Agama Hindu Dharma is the formal name of Hinduism in Indonesia. It is practised by 93% of the population of Bali, but also in Sumatra, Java (especially by the Tenggerese people on the east), Lombok and Kalimantan. Although only about 3% of Indonesian population is officially Hindu, Indonesian beliefs are too complex to classify as belonging to a single world religion. In Java in particular, a substantial number of Muslims follow a non-orthodox, Hindu-influenced form of Islam known as ‘Islam Abangan’ or ‘Islam Kejaw√®n’, while across the archipelago the Hindu legacy, along with the older mystic traditions, influences popular beliefs.
General beliefs and practices
Practitioners of Agama Hindu Dharma share many common beliefs, which include:
A belief in one supreme being called ‘Ida Sanghyang Widi Wasa’, ‘Sang Hyang Tunggal’, or ‘Sang Hyang Cintya’.
A belief that all of the gods are manifestations of this supreme being.

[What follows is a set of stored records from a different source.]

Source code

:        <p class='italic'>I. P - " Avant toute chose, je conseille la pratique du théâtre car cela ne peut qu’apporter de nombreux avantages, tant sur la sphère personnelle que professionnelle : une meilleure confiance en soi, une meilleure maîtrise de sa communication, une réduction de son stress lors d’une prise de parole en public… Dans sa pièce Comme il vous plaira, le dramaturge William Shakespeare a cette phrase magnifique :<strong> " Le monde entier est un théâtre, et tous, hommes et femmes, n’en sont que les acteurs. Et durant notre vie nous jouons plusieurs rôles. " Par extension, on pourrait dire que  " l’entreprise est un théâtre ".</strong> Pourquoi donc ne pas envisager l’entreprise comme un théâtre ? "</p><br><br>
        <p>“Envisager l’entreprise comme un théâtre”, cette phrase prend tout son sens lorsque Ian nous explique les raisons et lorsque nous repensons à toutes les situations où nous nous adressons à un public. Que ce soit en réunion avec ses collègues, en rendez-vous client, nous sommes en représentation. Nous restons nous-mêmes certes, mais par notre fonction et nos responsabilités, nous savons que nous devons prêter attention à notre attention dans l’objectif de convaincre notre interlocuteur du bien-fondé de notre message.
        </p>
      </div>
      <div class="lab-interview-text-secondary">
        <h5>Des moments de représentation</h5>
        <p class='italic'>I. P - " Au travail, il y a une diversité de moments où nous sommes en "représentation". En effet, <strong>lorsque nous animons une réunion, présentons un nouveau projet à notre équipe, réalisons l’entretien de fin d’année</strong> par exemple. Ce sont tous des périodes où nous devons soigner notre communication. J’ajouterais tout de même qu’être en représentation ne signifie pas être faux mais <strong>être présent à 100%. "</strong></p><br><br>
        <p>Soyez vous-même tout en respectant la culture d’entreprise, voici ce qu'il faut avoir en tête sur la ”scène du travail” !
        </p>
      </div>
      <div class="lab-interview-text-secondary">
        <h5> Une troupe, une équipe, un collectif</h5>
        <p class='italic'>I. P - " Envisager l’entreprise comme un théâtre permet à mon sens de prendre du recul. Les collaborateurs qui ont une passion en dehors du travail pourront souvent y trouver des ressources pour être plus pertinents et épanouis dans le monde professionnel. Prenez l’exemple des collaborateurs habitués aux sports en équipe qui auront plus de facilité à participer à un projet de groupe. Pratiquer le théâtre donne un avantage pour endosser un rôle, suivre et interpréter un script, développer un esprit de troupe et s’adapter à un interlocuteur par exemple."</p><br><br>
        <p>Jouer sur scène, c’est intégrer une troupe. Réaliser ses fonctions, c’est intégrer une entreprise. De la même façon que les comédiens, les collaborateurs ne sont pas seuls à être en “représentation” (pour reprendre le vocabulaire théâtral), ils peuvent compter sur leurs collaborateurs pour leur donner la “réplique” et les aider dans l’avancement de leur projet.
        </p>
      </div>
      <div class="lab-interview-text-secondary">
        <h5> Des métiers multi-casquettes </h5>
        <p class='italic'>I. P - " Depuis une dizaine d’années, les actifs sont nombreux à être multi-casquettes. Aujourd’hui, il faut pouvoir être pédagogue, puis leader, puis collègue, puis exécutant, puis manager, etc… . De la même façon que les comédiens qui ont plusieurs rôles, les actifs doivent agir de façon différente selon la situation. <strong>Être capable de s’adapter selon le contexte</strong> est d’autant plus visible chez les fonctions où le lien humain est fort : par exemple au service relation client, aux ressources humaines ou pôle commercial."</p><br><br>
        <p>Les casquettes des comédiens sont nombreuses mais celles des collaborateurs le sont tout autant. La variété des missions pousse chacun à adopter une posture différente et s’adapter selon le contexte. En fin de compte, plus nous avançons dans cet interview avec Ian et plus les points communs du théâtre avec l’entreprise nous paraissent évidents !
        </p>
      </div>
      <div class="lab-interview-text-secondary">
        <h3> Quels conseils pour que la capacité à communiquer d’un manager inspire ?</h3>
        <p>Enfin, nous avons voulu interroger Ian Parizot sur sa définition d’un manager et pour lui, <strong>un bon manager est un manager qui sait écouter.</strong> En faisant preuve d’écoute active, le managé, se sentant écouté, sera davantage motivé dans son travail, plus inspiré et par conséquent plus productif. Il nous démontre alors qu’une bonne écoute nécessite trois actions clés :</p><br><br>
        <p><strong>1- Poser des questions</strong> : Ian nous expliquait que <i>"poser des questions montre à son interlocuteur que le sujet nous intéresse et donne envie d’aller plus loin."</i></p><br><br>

This belief is the same as the belief of Smartism, which also holds that the different forms of God, Vishnu, Siva are different aspects of the same Supreme Being.
A belief in the Trimurti, consisting of:
Brahma, the creator
Wisnu or Vishnu, the preserver
Ciwa or Shiva, the destroyer
A belief in all of the other Hindu gods and goddesses (Dewa and Bharata)
The sacred texts found in Agama Hindu Dharma are the Vedas. Only two of the Vedas reached Bali in the past, and they are the basis of Balinese Hinduism. Other sources of religious information include the Puranas and the Itihasa (mainly Ramayana and the Mahabharata).